Summers are beautiful in North Idaho; however, as much as we enjoy this time of year, it can be hard on pets at times. Here are some summer safety tips to keep in mind:
- Don’t assume your dog can swim well
Just because dogs instinctively know how to swim, doesn’t mean they’re good swimmers. If you and your dog enjoy water activities on the lake, like boating, kayaking, and paddle boarding, it’s a good idea to have Fido wear a doggie life jacket, even if he is a good swimmer.
- Remember that food and drink commonly found at barbecues can be poisonous to pets
Keep alcoholic beverages away from pets, as they can cause intoxication, depression, and comas. Similarly, remember that the snacks enjoyed by your human friends should not be a treat for your pet; any change of diet, even for one meal, may give your dog or cat severe digestive ailments. Avoid raisins, grapes, onions, chocolate and products with the sweetener xylitol.
- Commonly used rodenticides and lawn & garden insecticides can be harmful to cats and dogs if ingested
Keep them out of reach. Keep citronella candles, tiki torch products, and insect coils of out pets’ reach as well. Call your veterinarian if you suspect your animal has ingested a poisonous substance.
- Make sure your dog is protected from parasites like fleas, ticks, and mosquitoes
If not protected, your dog is at risk for Rocky Mountain spotted fever, and a host of other nasty and dangerous conditions. And don’t forget, many of these diseases can be caught by people too!
- Dogs get can get sunburned
Believe it or not, dogs can sunburn, especially those with short or light-colored coats. And just like with people, sunburns can be painful for a dog and overexposure to the sun can lead to skin cancer. Talk to your veterinarian about sunscreens for your dog (don’t assume a sunscreen for people is appropriate for your dog).
- Keep your dog’s paws cool
When the sun is cooking, try to keep your pet off of hot asphalt; not only can it burn paws, but it can also increase body temperature and lead to overheating.
- Be on the lookout in lakes and ponds
Avoid lakes and ponds with blue-green algae, signified by scummy water and a foul odor. Algae can produce a toxin that may cause severe sickness or seizures quickly if your pet ingests the water, by either drinking from the lake or licking tainted fur.
- Your dog should always have access to fresh drinking water and shade
Dogs get much thirstier than we do when they get hot, and other than panting and drinking, they really have no way to cool themselves down.

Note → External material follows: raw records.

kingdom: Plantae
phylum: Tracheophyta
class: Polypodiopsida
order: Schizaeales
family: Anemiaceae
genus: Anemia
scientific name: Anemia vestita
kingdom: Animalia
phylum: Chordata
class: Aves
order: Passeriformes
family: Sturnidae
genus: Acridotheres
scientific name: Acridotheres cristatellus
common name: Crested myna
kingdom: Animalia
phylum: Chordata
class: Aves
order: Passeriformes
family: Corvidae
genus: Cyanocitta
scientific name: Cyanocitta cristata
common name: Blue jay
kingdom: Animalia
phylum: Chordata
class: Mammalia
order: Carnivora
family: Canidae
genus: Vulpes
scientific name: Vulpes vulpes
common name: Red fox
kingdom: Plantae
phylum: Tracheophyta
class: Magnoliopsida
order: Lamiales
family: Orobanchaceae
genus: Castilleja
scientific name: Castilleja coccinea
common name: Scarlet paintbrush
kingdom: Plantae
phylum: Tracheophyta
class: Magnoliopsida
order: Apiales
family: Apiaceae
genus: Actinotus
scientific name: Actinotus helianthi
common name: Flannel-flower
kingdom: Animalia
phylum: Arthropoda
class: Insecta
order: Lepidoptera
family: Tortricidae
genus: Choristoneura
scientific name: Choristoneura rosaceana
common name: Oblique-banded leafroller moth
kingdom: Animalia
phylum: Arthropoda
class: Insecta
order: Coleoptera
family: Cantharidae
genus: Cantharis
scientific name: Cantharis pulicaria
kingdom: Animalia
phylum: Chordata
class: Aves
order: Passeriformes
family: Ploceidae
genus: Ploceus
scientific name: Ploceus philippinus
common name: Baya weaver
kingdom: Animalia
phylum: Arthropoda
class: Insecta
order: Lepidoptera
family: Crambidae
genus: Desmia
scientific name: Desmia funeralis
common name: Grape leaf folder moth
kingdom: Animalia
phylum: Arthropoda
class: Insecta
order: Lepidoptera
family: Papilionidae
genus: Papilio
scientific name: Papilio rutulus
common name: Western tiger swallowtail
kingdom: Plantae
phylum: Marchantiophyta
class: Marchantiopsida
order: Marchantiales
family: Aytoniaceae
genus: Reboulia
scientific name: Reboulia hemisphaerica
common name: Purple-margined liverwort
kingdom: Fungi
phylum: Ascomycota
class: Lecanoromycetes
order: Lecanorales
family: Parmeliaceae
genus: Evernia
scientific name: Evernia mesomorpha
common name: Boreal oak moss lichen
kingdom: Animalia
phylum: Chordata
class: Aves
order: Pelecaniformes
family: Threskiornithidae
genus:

- Never leave your pets in a parked car
Not even for a minute. Not even with the car running and air conditioner on. You may think leaving your pet in a car for a few minutes is no big deal, but it can quickly lead to heat stroke in dogs and cats. In bright sunshine, your car acts like an oven, becoming much hotter inside than the outside air even. In fact, on a sunny 70 degree day, your car can heat up to over 100 degrees within minutes. If you need to run errands and don’t want to leave your pooch home alone, bring him to doggie daycare.
- Limit exercise on hot days
Take care when exercising your pet. Adjust intensity and duration of exercise in accordance with the temperature. On very hot days, limit exercise to early morning or evening hours, and be especially careful with short-nosed pets, who typically have difficulty breathing. Always carry water with you to keep your dog from dehydrating.
- Safe Travels
Unfamiliar surroundings can be unsettling to your pup. Summertime can mean travel or new places to explore. Err on the side of caution by keeping your dog on-leash in any new environment. If you’re traveling, take your vet’s contact info with you and get a recommendation for a vet in your destination area. A collar with identity tags is good protection in case the pet gets lost, but a microchip is even better. Having both is best.
By being aware of summer hazards, you and your pet(s) can continue to enjoy a carefree and fun-filled season.